The sheriff’s office announced in a statement Monday plans to expand testing of jail staff and enhanced testing for infected inmates before they are released from quarantine into the general population, the report said.

A public defender who represents four defendants in custody at the county jails paints a bleak picture of an environment in which adherence to COVID-19 safety protocols is nearly impossible despite emergency measures that have reduced the county’s jail population by more than a third to below 2,100, the report said.

“There’s no social distance, some have access to masks, some don’t, and some get masks just before they go to court. Guards are wearing masks half the time,” Lara Wallman told The Mercury News.

“Most of my clients are people of color who are at high risk for complications. It could be death sentence, and it’s only a matter of time before people are dying.”

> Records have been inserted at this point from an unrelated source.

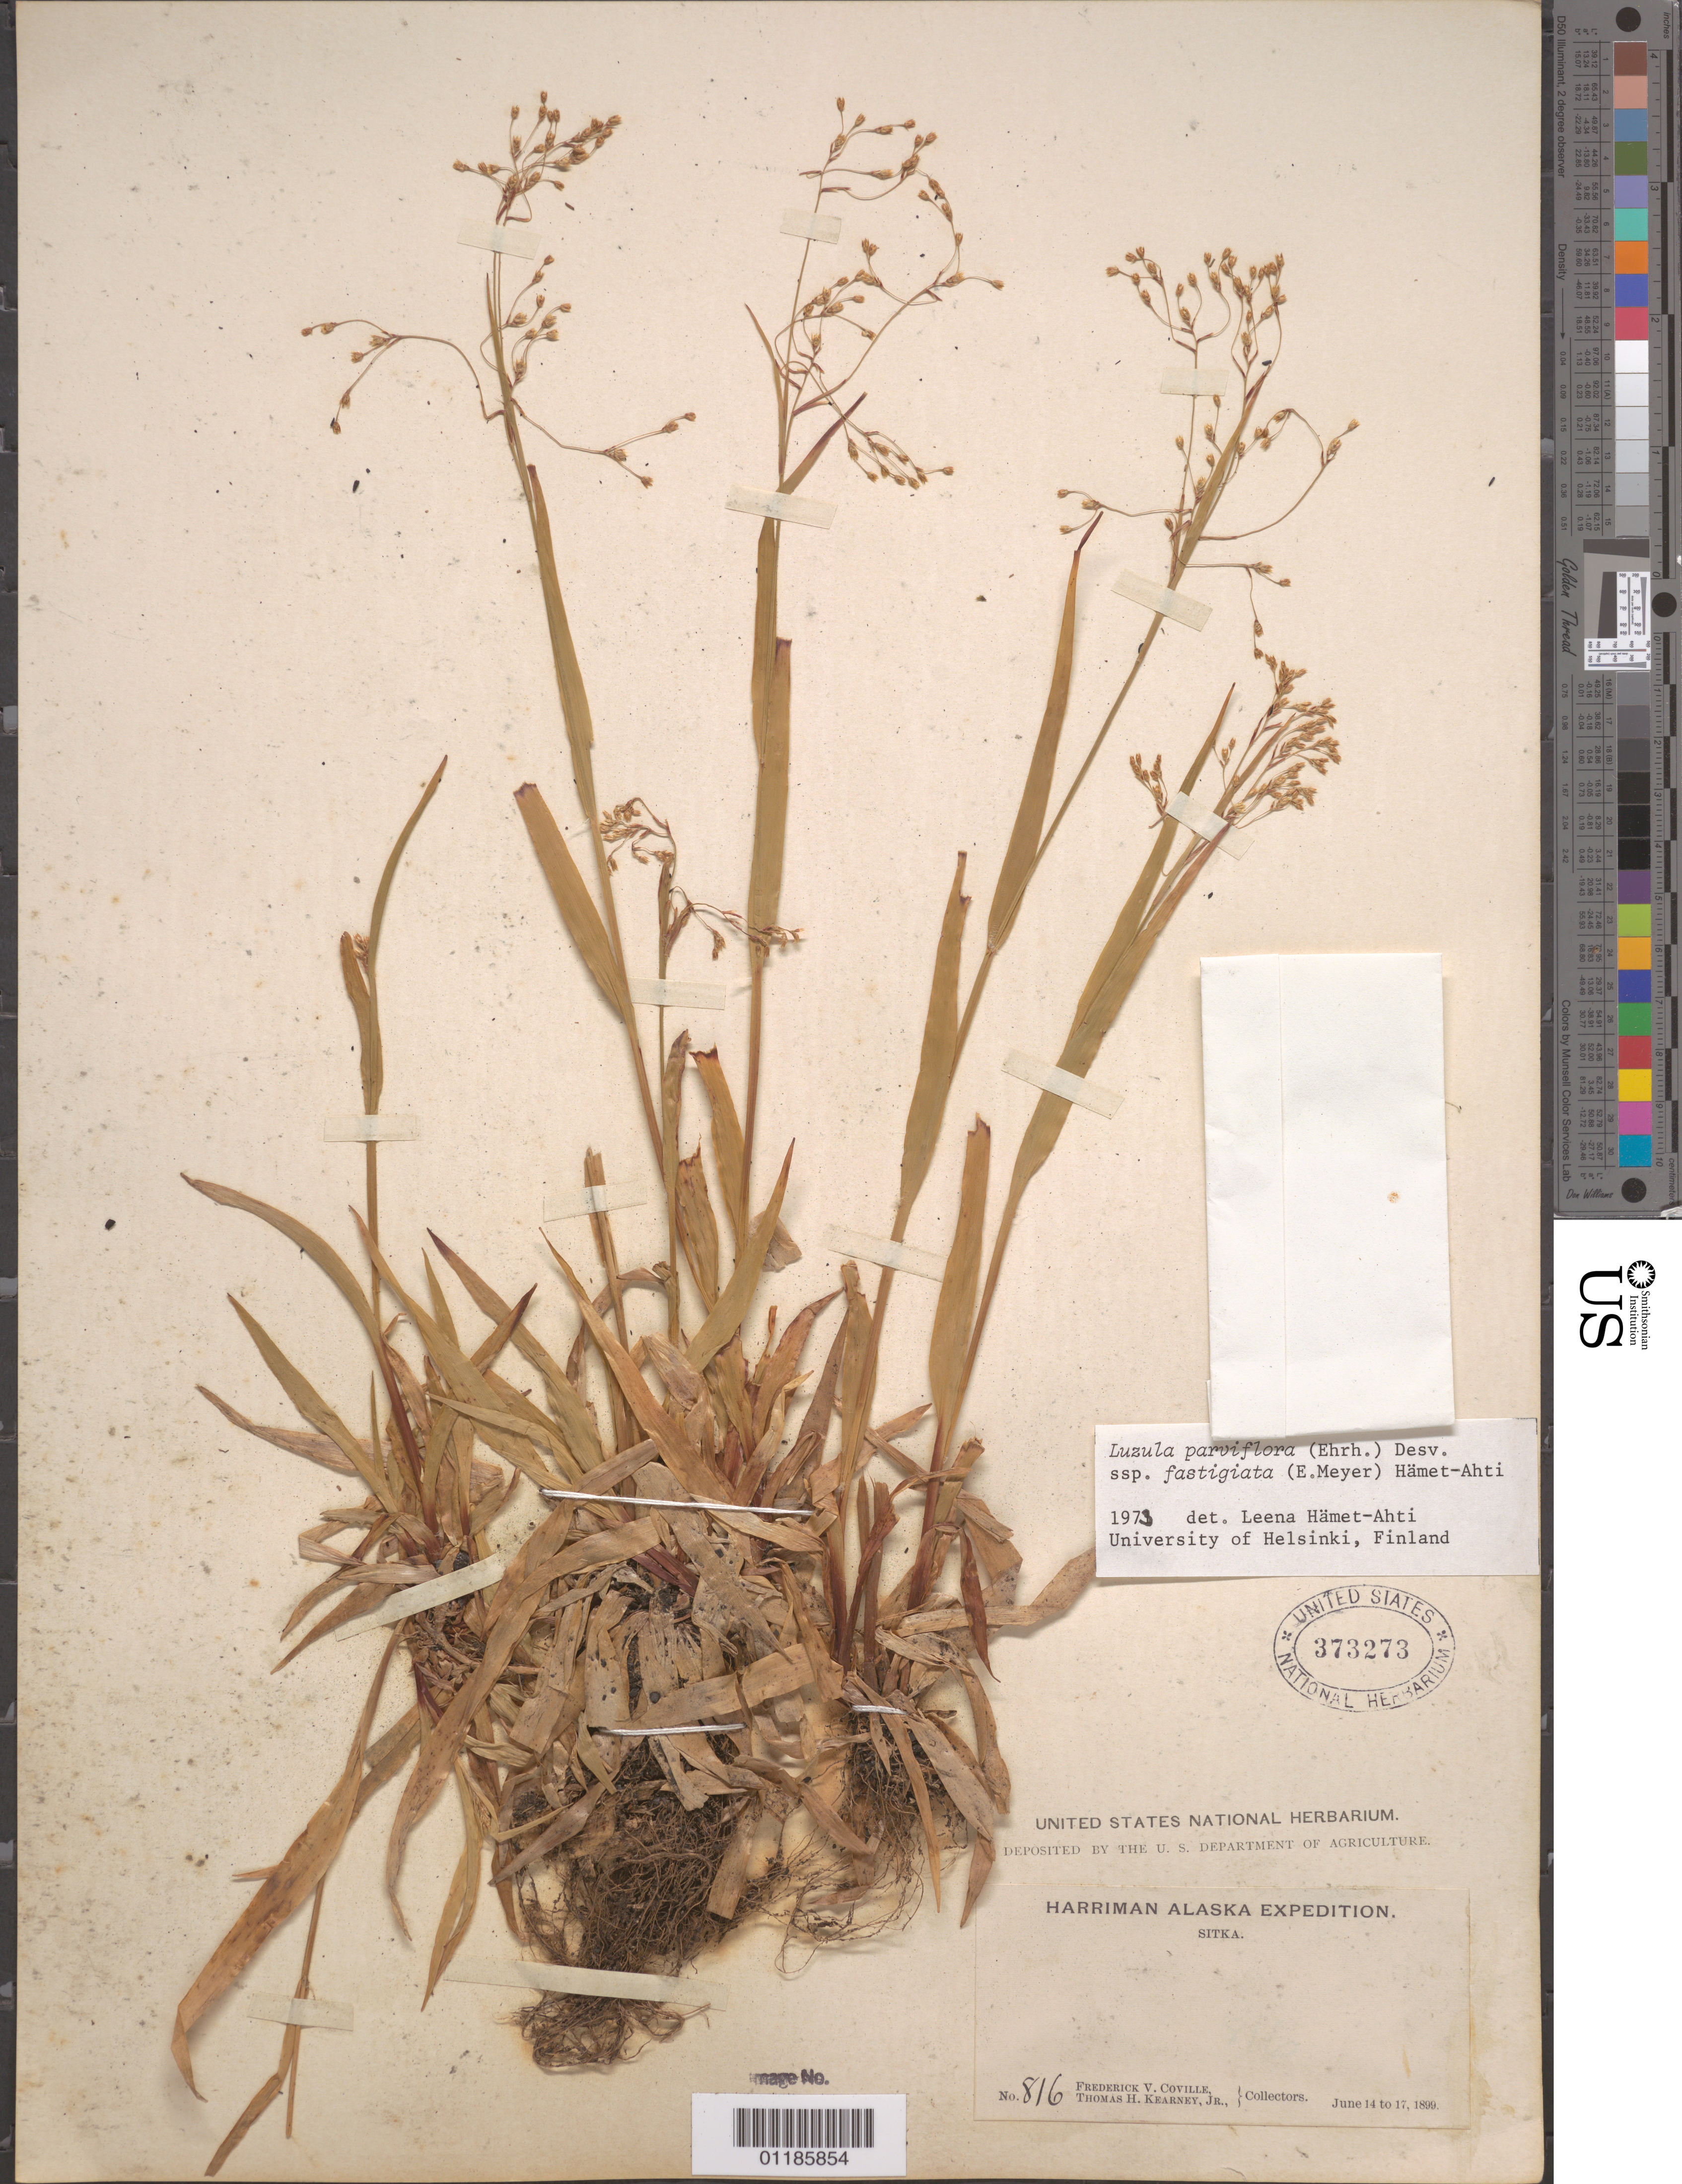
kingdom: Plantae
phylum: Tracheophyta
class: Liliopsida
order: Poales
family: Juncaceae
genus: Luzula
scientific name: Luzula parviflora subsp. fastigata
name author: (E. Mey.) Hämet-Ahti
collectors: F. V. Coville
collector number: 816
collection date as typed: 14 Jun 1899 to 17 Jun 1899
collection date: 1899-06-14/1899-06-17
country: United States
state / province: Alaska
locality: Sitka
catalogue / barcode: US 373273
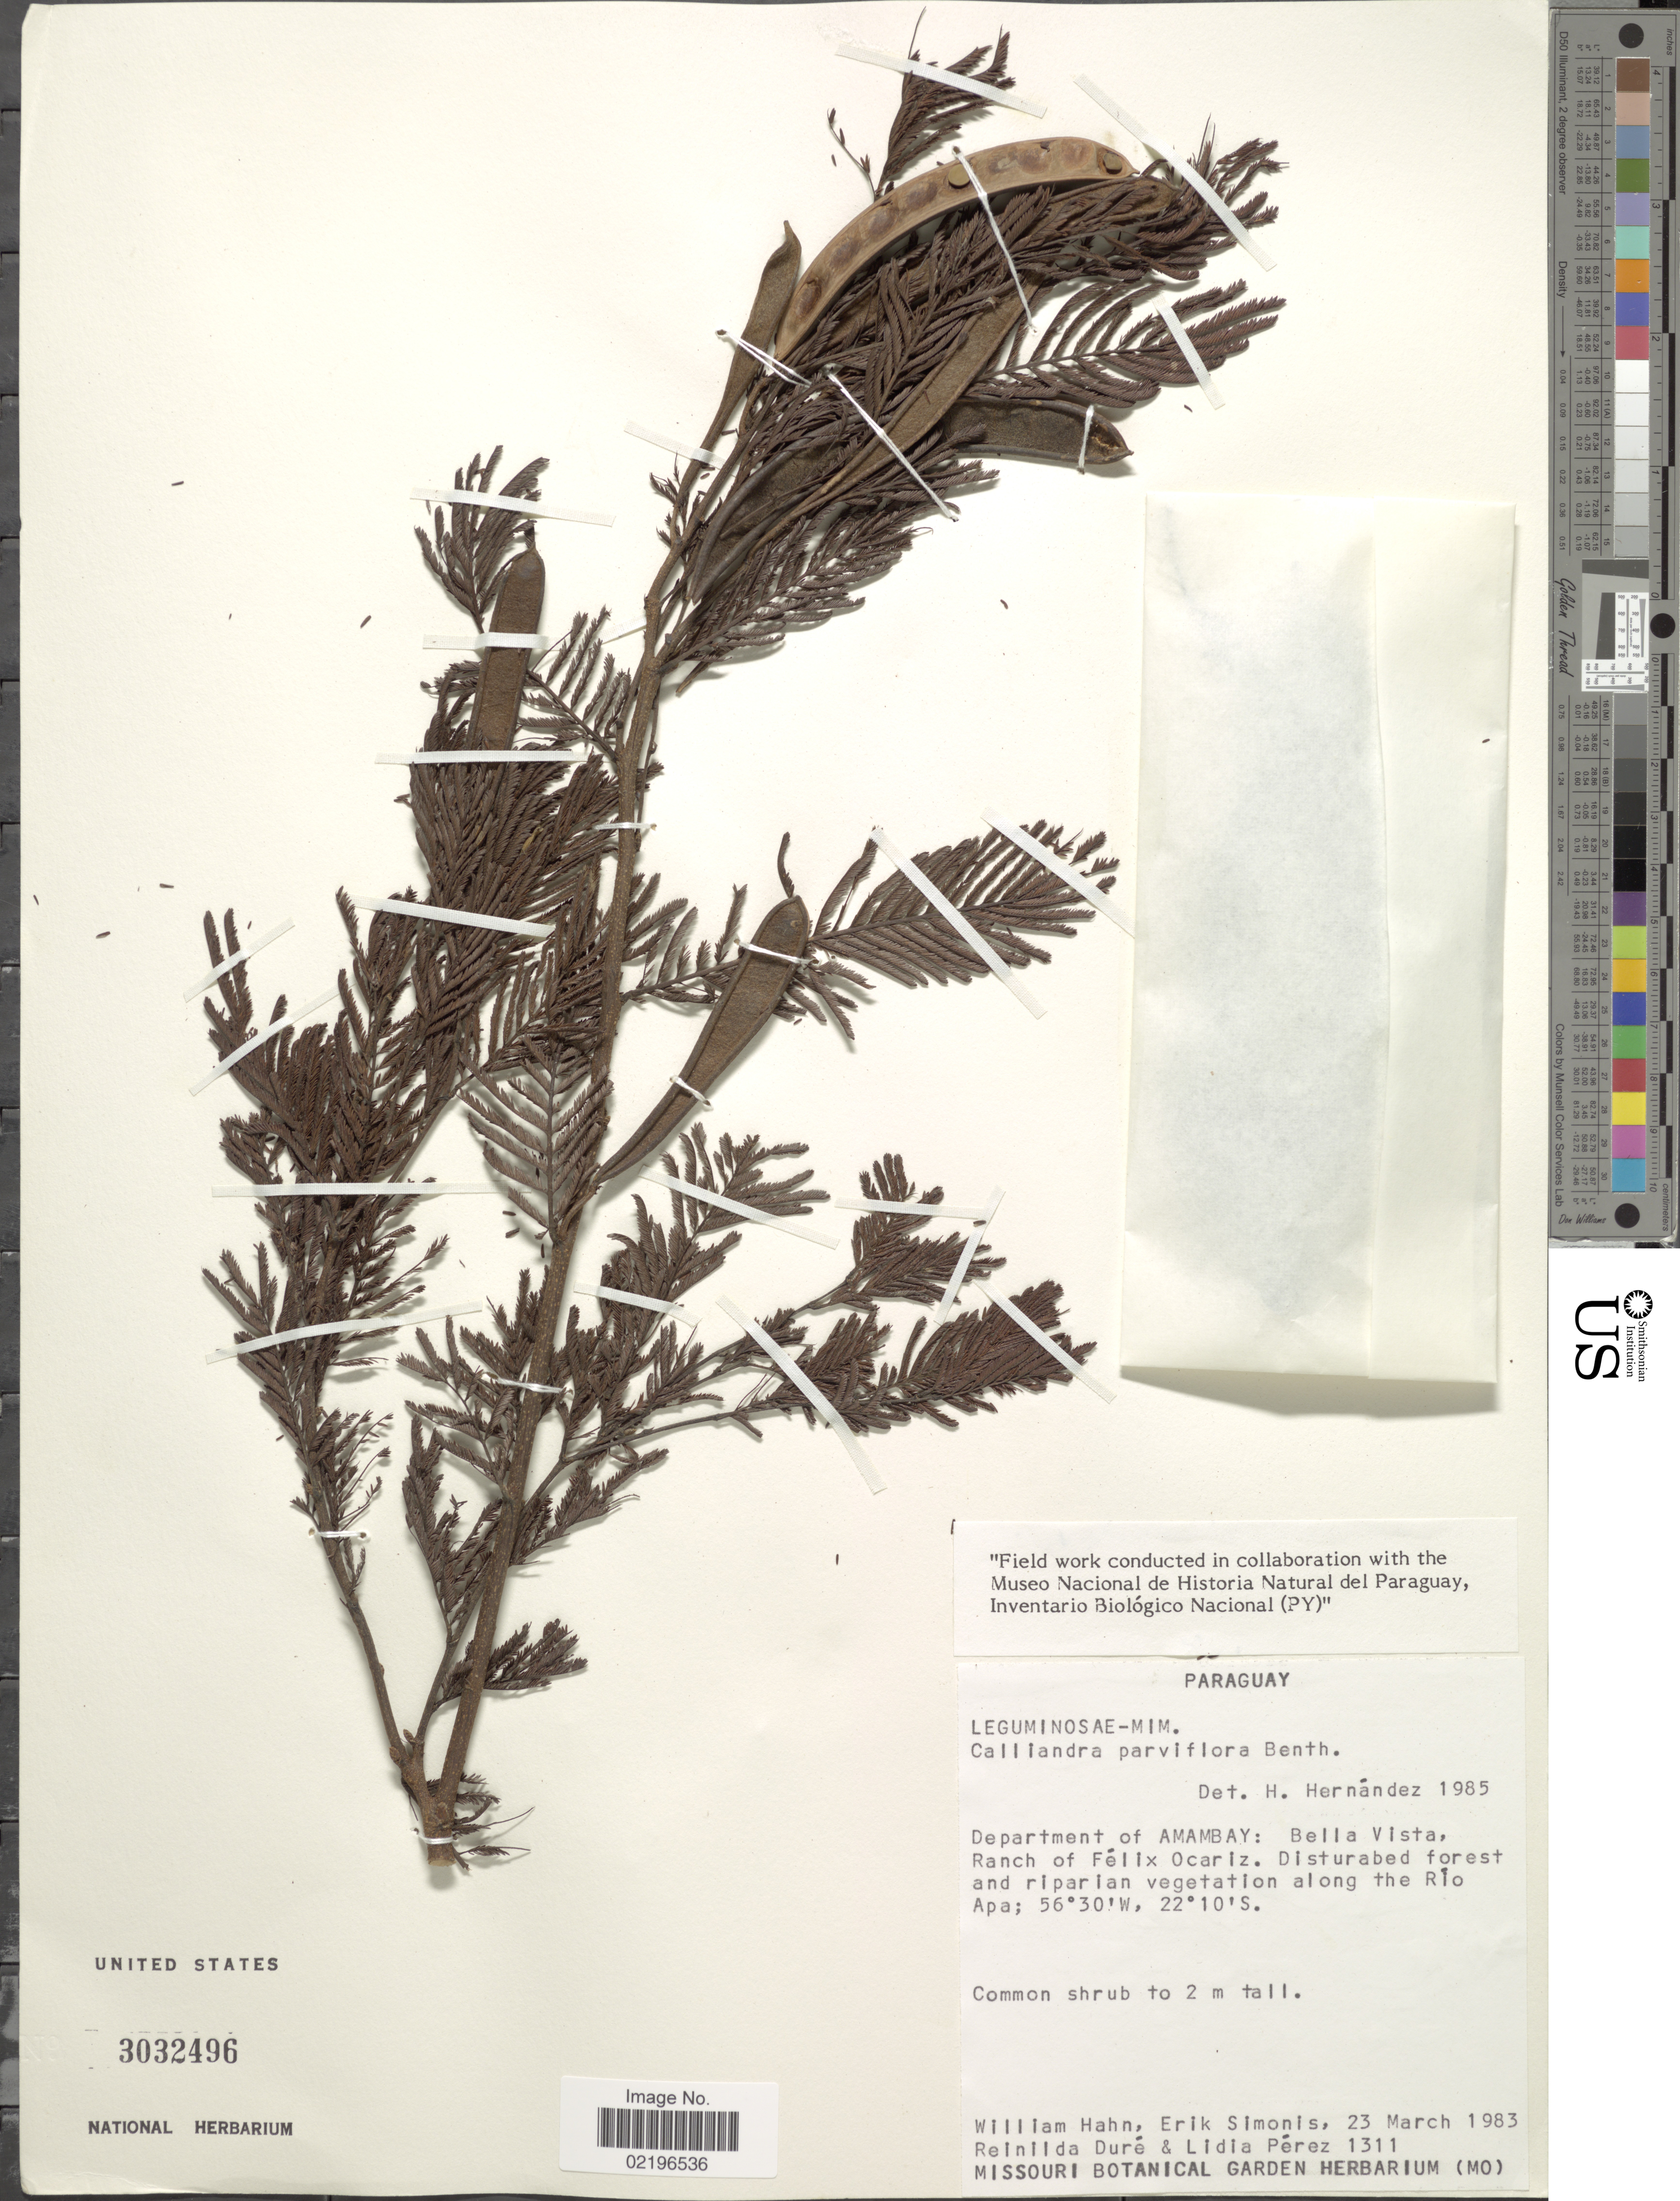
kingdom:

The outbreak isn’t unique to Santa Clara County’s jails.

The coronavirus is spreading at an exponentially greater rate more than in the general population in the United States – a rate more than five times higher according to data compiled by the UCLA School of Law’s COVID-19 Behind Bars Data Project and Johns Hopkins, ABC News reports.

A South Bay man who worked as a correctional sergeant at San Quentin in Marin County, one of the nation’s hardest hit prisons by the coronavirus, died of COVID-19 on Sunday, The San Francisco Chronicle reports.